Botanical Extract

Sea Fennel Extract

INCI: Crithmum Maritimum Extract

A coastal succulent extract with measured retinol-like activity. Used as a gentle natural alternative to retinol.

Usage rate 1-3%
Phase Water phase or cool-down
Solubility Water-soluble (glycerin/water extract); oil-soluble (CO2 extract)

Overview

Sea fennel (Crithmum maritimum), also called rock samphire, is a small succulent plant that grows on rocky sea cliffs and salty coastal soils across the Mediterranean and Atlantic coasts of Europe. The plant has been eaten as a salad green and pickle for centuries.

The interesting cosmetic property emerged in the last decade: sea fennel meristem cell extract has measured retinol-like activity — particularly the ability to up-regulate cellular renewal markers and modulate retinoid receptor pathways in skin cells. This is not the same as retinol itself, but it works on related biological pathways with much less irritation risk.

Several patented cell-culture extracts are sold under specific brand names. The generic INCI is Crithmum maritimum extract.

Active compounds include:

  • Sea fennel-specific phytocompounds — including chlorogenic acid derivatives
  • Polyphenols and flavonoids — antioxidant load
  • Vitamin C and carotenoids — additional antioxidant support
  • Natural acids — small amount of citric and malic acid traces
  • Mineral content — high in marine-derived minerals

The retinol-like activity is the headline. Several human studies show measurable improvement in skin texture, fine lines, and tone evenness over 8-12 weeks of use at 2-3% concentration.

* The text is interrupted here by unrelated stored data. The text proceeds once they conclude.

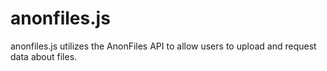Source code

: # anonfiles.js
 anonfiles.js utilizes the AnonFiles API to allow users to upload and request data about files.
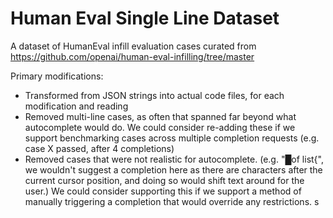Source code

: # Human Eval Single Line Dataset

A dataset of HumanEval infill evaluation cases curated from https://github.com/openai/human-eval-infilling/tree/master

Primary modifications:

- Transformed from JSON strings into actual code files, for each modification and reading
- Removed multi-line cases, as often that spanned far beyond what autocomplete would do. We could consider re-adding these if we support benchmarking cases across multiple completion requests (e.g. case X passed, after 4 completions)
- Removed cases that were not realistic for autocomplete. (e.g. "█of list{", we wouldn't suggest a completion here as there are characters after the current cursor position, and doing so would shift text around for the user.) We could consider supporting this if we support a method of manually triggering a completion that would override any restrictions.
  s
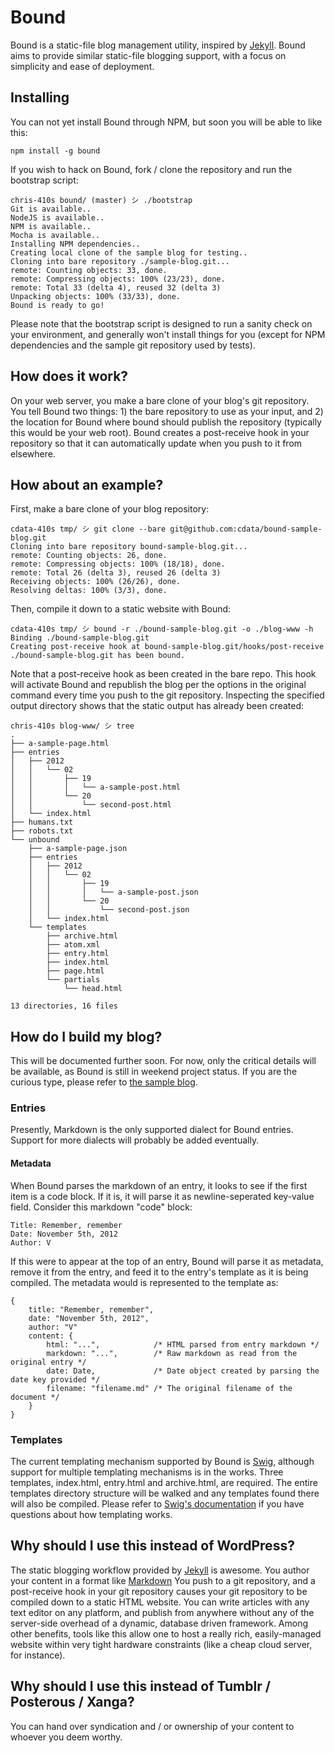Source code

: # Bound

Bound is a static-file blog management utility, inspired by [Jekyll][1]. Bound aims to provide similar static-file blogging support, with a focus on simplicity and ease of deployment.

## Installing

You can not yet install Bound through NPM, but soon you will be able to like this:

    npm install -g bound

If you wish to hack on Bound, fork / clone the repository and run the bootstrap script:

    chris-410s bound/ (master) シ ./bootstrap
    Git is available..
    NodeJS is available..
    NPM is available..
    Mocha is available..
    Installing NPM dependencies..
    Creating local clone of the sample blog for testing..
    Cloning into bare repository ./sample-blog.git...
    remote: Counting objects: 33, done.
    remote: Compressing objects: 100% (23/23), done.
    remote: Total 33 (delta 4), reused 32 (delta 3)
    Unpacking objects: 100% (33/33), done.
    Bound is ready to go!

Please note that the bootstrap script is designed to run a sanity check on your environment, and generally won't install things for you (except for NPM dependencies and the sample git repository used by tests).

## How does it work?

On your web server, you make a bare clone of your blog's git repository. You tell Bound two things: 1) the bare repository to use as your input, and 2) the location for Bound where bound should publish the repository (typically this would be your web root). Bound creates a post-receive hook in your repository so that it can automatically update when you push to it from elsewhere.

## How about an example?

First, make a bare clone of your blog repository:

    cdata-410s tmp/ シ git clone --bare git@github.com:cdata/bound-sample-blog.git
    Cloning into bare repository bound-sample-blog.git...
    remote: Counting objects: 26, done.
    remote: Compressing objects: 100% (18/18), done.
    remote: Total 26 (delta 3), reused 26 (delta 3)
    Receiving objects: 100% (26/26), done.
    Resolving deltas: 100% (3/3), done.

Then, compile it down to a static website with Bound:

    cdata-410s tmp/ シ bound -r ./bound-sample-blog.git -o ./blog-www -h
    Binding ./bound-sample-blog.git
    Creating post-receive hook at bound-sample-blog.git/hooks/post-receive
    ./bound-sample-blog.git has been bound.

Note that a post-receive hook as been created in the bare repo. This hook will activate Bound and republish the blog per the options in the original command every time you push to the git repository. Inspecting the specified output directory shows that the static output has already been created:

    chris-410s blog-www/ シ tree
    .
    ├── a-sample-page.html
    ├── entries
    │   ├── 2012
    │   │   └── 02
    │   │       ├── 19
    │   │       │   └── a-sample-post.html
    │   │       └── 20
    │   │           └── second-post.html
    │   └── index.html
    ├── humans.txt
    ├── robots.txt
    └── unbound
        ├── a-sample-page.json
        ├── entries
        │   ├── 2012
        │   │   └── 02
        │   │       ├── 19
        │   │       │   └── a-sample-post.json
        │   │       └── 20
        │   │           └── second-post.json
        │   └── index.html
        └── templates
            ├── archive.html
            ├── atom.xml
            ├── entry.html
            ├── index.html
            ├── page.html
            └── partials
                └── head.html

    13 directories, 16 files

## How do I build my blog?

This will be documented further soon. For now, only the critical details will be available, as Bound is still in weekend project status. If you are the curious type, please refer to [the sample blog][3].

### Entries

Presently, Markdown is the only supported dialect for Bound entries. Support for more dialects will probably be added eventually.

#### Metadata

When Bound parses the markdown of an entry, it looks to see if the first item is a code block. If it is, it will parse it as newline-seperated key-value field. Consider this markdown "code" block:

    Title: Remember, remember
    Date: November 5th, 2012
    Author: V

If this were to appear at the top of an entry, Bound will parse it as metadata, remove it from the entry, and feed it to the entry's template as it is being compiled. The metadata would is represented to the template as:

    {
        title: "Remember, remember",
        date: "November 5th, 2012",
        author: "V"
        content: {
            html: "...",            /* HTML parsed from entry markdown */
            markdown: "...",        /* Raw markdown as read from the original entry */
            date: Date,             /* Date object created by parsing the date key provided */
            filename: "filename.md" /* The original filename of the document */
        }
    }

### Templates

The current templating mechanism supported by Bound is [Swig][4], although support for multiple templating mechanisms is in the works. Three templates, index.html, entry.html and archive.html, are required. The entire templates directory structure will be walked and any templates found there will also be compiled. Please refer to [Swig's documentation][4] if you have questions about how templating works.

## Why should I use this instead of WordPress?

The static blogging workflow provided by [Jekyll][1] is awesome. You author your content in a format like [Markdown][2] You push to a git repository, and a post-receive hook in your git repository causes your git repository to be compiled down to a static HTML website. You can write articles with any text editor on any platform, and publish from anywhere without any of the server-side overhead of a dynamic, database driven framework. Among other benefits, tools like this allow one to host a really rich, easily-managed website within very tight hardware constraints (like a cheap cloud server, for instance).

## Why should I use this instead of Tumblr / Posterous / Xanga?

You can hand over syndication and / or ownership of your content to whoever you deem worthy.

[1]: http://tom.preston-werner.com/jekyll/
[2]: http://daringfireball.net/projects/markdown/
[3]: http://github.com/cdata/bound-sample-blog/
[4]: http://paularmstrong.github.com/swig/
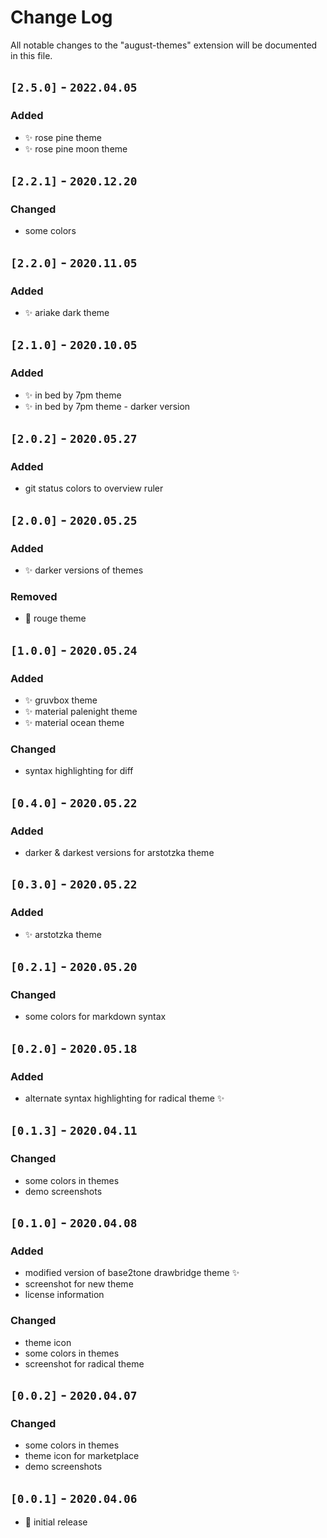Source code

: # Change Log

All notable changes to the "august-themes" extension will be documented in this file.

## **`[2.5.0]` - `2022.04.05`**

### Added

- ✨ rose pine theme
- ✨ rose pine moon theme

## **`[2.2.1]` - `2020.12.20`**

### Changed

- some colors

## **`[2.2.0]` - `2020.11.05`**

### Added

- ✨ ariake dark theme

## **`[2.1.0]` - `2020.10.05`**

### Added

- ✨ in bed by 7pm theme
- ✨ in bed by 7pm theme - darker version

## **`[2.0.2]` - `2020.05.27`**

### Added

- git status colors to overview ruler

## **`[2.0.0]` - `2020.05.25`**

### Added

- ✨ darker versions of themes

### Removed

- 🍂 rouge theme

## **`[1.0.0]` - `2020.05.24`**

### Added

- ✨ gruvbox theme
- ✨ material palenight theme
- ✨ material ocean theme

### Changed

- syntax highlighting for diff

## **`[0.4.0]` - `2020.05.22`**

### Added

- darker & darkest versions for arstotzka theme

## **`[0.3.0]` - `2020.05.22`**

### Added

- ✨ arstotzka theme

## **`[0.2.1]` - `2020.05.20`**

### Changed

- some colors for markdown syntax

## **`[0.2.0]` - `2020.05.18`**

### Added

- alternate syntax highlighting for radical theme ✨

## **`[0.1.3]` - `2020.04.11`**

### Changed

- some colors in themes
- demo screenshots

## **`[0.1.0]` - `2020.04.08`**

### Added

- modified version of base2tone drawbridge theme ✨
- screenshot for new theme
- license information

### Changed

- theme icon
- some colors in themes
- screenshot for radical theme

## **`[0.0.2]` - `2020.04.07`**

### Changed

- some colors in themes
- theme icon for marketplace
- demo screenshots

## **`[0.0.1]` - `2020.04.06`**

- 🎉 initial release

<!--
### Added (for new features)
### Changed (for changes in existing functionality)
### Deprecated (for soon-to-be removed features)
### Removed (for now removed features)
### Fixed (for any bug fixes)
### Security (in case of vulnerabilities)
-->
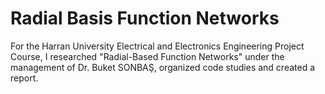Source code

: # Radial Basis Function Networks
For the Harran University Electrical and Electronics Engineering Project Course, I researched "Radial-Based Function Networks" under the management of Dr. Buket SONBAŞ, organized code studies and created a report.
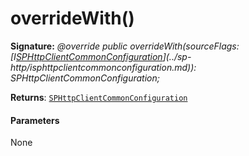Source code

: # overrideWith()






**Signature:** _@override public overrideWith(sourceFlags: [I[SPHttpClientCommonConfiguration](../sp-http/sphttpclientcommonconfiguration.md)](../sp-http/isphttpclientcommonconfiguration.md)): SPHttpClientCommonConfiguration;_

**Returns**: [`SPHttpClientCommonConfiguration`](../sp-http/sphttpclientcommonconfiguration.md)





#### Parameters
None


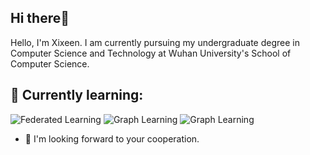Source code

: ## Hi there👋
Hello, I'm Xixeen. I am currently pursuing my undergraduate degree in Computer Science and Technology at Wuhan University's School of Computer Science.
##  🌱 Currently learning:
![Federated Learning](https://img.shields.io/badge/-Federated%20Learning-lightgrey)
![Graph Learning](https://img.shields.io/badge/-Federated%20Learning-lightgrey)
![Graph Learning](https://img.shields.io/badge/-Federated%20Learning-lightgrey)

- 💞️ I'm looking forward to your cooperation.

<!---
Xixeen/Xixeen is a ✨ special ✨ repository because its `README.md` (this file) appears on your GitHub profile.
You can click the Preview link to take a look at your changes.
--->

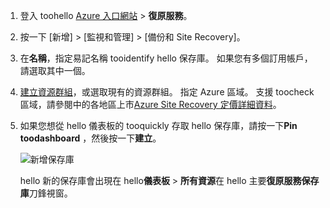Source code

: 
1. 登入 toohello [Azure 入口網站](https://portal.azure.com) > **復原服務**。
2. 按一下 [新增] > [監視和管理] > [備份和 Site Recovery]。 
3. 在**名稱**，指定易記名稱 tooidentify hello 保存庫。 如果您有多個訂用帳戶，請選取其中一個。
4. [建立資源群組](../articles/azure-resource-manager/resource-group-template-deploy-portal.md)，或選取現有的資源群組。 指定 Azure 區域。 支援 toocheck 區域，請參閱中的各地區上市[Azure Site Recovery 定價詳細資料](https://azure.microsoft.com/pricing/details/site-recovery/)。
5. 如果您想從 hello 儀表板的 tooquickly 存取 hello 保存庫，請按一下**Pin toodashboard** ，然後按一下**建立**。

   ![新增保存庫](./media/site-recovery-create-vault/new-vault-settings.png)

   hello 新的保存庫會出現在 hello**儀表板** > **所有資源**在 hello 主要**復原服務保存庫**刀鋒視窗。
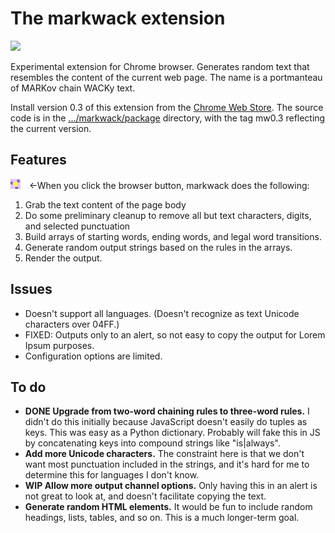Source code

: # The markwack extension

<img src="package/images/mw-logo-128.png">

Experimental extension for Chrome browser. Generates random text that resembles the content of the
current web page. The name is a portmanteau of MARKov chain WACKy text.

Install version 0.3 of this extension from the [Chrome Web Store][cws-mw]. The source code is in the [.../markwack/package][mw-package] directory, with the tag mw0.3 reflecting the current version.

## Features

![Image of browser icon](package/images/mw-logo-16.png)&emsp;&#x2190;When you click the browser button,
markwack does the following:

1. Grab the text content of the page body
1. Do some preliminary cleanup to remove all but text characters, digits, and selected punctuation
1. Build arrays of starting words, ending words, and legal word transitions.
1. Generate random output strings based on the rules in the arrays.
1. Render the output.


## Issues

* Doesn't support all languages. (Doesn't recognize as text Unicode characters over 04FF.)
* FIXED: Outputs only to an alert, so not easy to copy the output for Lorem Ipsum purposes.
* Configuration options are limited.

## To do

* **DONE Upgrade from two-word chaining rules to three-word rules.** I didn't do this initially because
  JavaScript doesn't easily do tuples as keys. This was easy as a Python dictionary. Probably will
  fake this in JS by concatenating keys into compound strings like "is|always".
* **Add more Unicode characters.** The constraint here is that we don't want most punctuation included
  in the strings, and it's hard for me to determine this for languages I don't know. 
* **WIP Allow more output channel options.** Only having this in an alert is not great to look at, and
  doesn't facilitate copying the text.
* **Generate random HTML elements.** It would be fun to include random headings, lists, tables, and
  so on. This is a much longer-term goal.

[cws-hnr]: https://chrome.google.com/webstore/detail/ham-n-rich/holfkbigfojhhhkhhpafhmbhlcghigpn?hl=en&authuser=0
[cws-mw]: https://chrome.google.com/webstore/detail/markwack/jelggpbbkpajemodhammmmbecnecanlf?hl=en&authuser=0
[mw-package]: package

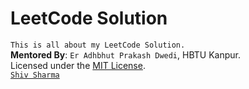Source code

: # LeetCode Solution
`This is all about my LeetCode Solution.` <br>
**Mentored By**: `Er Adhbhut Prakash Dwedi`, HBTU Kanpur. <br>
Licensed under the [MIT License](LICENSE).<br>
[`Shiv Sharma`](https://Shiv-sharma-111.github.io)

Shelf life is 12-18 months for liquid form.

What it does in a formula

  • Retinol-like activity — cellular renewal pathway activation without retinol’s irritation
  • Antioxidant protection — broad polyphenol and vitamin C content
  • Mild brightening — gradual tone-evening effect
  • Skin texture improvement — measurable smoothing over 8+ weeks
  • Anti-aging support — collagenase inhibition in vitro

For brands wanting a “natural retinol alternative” with substance, sea fennel is one of the more credible options. It is in the same general space as bakuchiol — a botanical with measurable retinoid-pathway activity.

How to use

Add to the cool-down phase, below 40 C.

Usage rates by product type:

  • Anti-aging serums (natural retinol alternative): 2-3%
  • Night creams: 2-3%
  • Eye creams: 1-3%
  • Daytime anti-aging creams (gentler than retinol): 1-3%
  • Mature skin treatments: 2-3%
  • Coastal/marine-themed product lines: 2-3%

It pairs naturally with bakuchiol (parallel mechanism), with niacinamide, and with peptides.

Best for / Worst for

Best for: anti-aging products for retinol-sensitive customers, “natural retinol alternative” positioning, daytime anti-aging products (no sun-sensitivity issues), coastal and marine-themed product lines, mature skin treatments, products for first-time anti-aging users.

Worst for: budget formulating (the cultivated cell extract is moderately expensive), customers expecting visible peeling action (the renewal effect is gradual and smooth, not visible flaking), Apiaceae family allergies (sea fennel is in the carrot/parsley family).

Common pitfalls

Marketing as identical to retinol. Sea fennel works on adjacent biological pathways but it is not retinol. Position the claim carefully — “retinol-like activity” is supportable, “natural retinol” is misleading.

Apiaceae family allergy. Sea fennel is in the Apiaceae (carrot/celery/parsley) family. Cross-reactivity is uncommon but possible.

Standardisation. Active content varies. Look for extracts standardised to total phenolic content or specific marker compounds.

Substitutes

  • Bakuchiol — best-known “natural retinol alternative” with strongest evidence base.
  • Hydroxypinacolone retinoate (HPR) — synthetic retinoid alternative with retinol-equivalent activity, less irritation.
  • Retinol or retinaldehyde — actual retinoid for measurable activity.
  • Carrot seed oil + sea buckthorn — natural carotenoid combinations for retinol-adjacent benefits.
  • Rosehip oil — natural tretinoin-precursor source.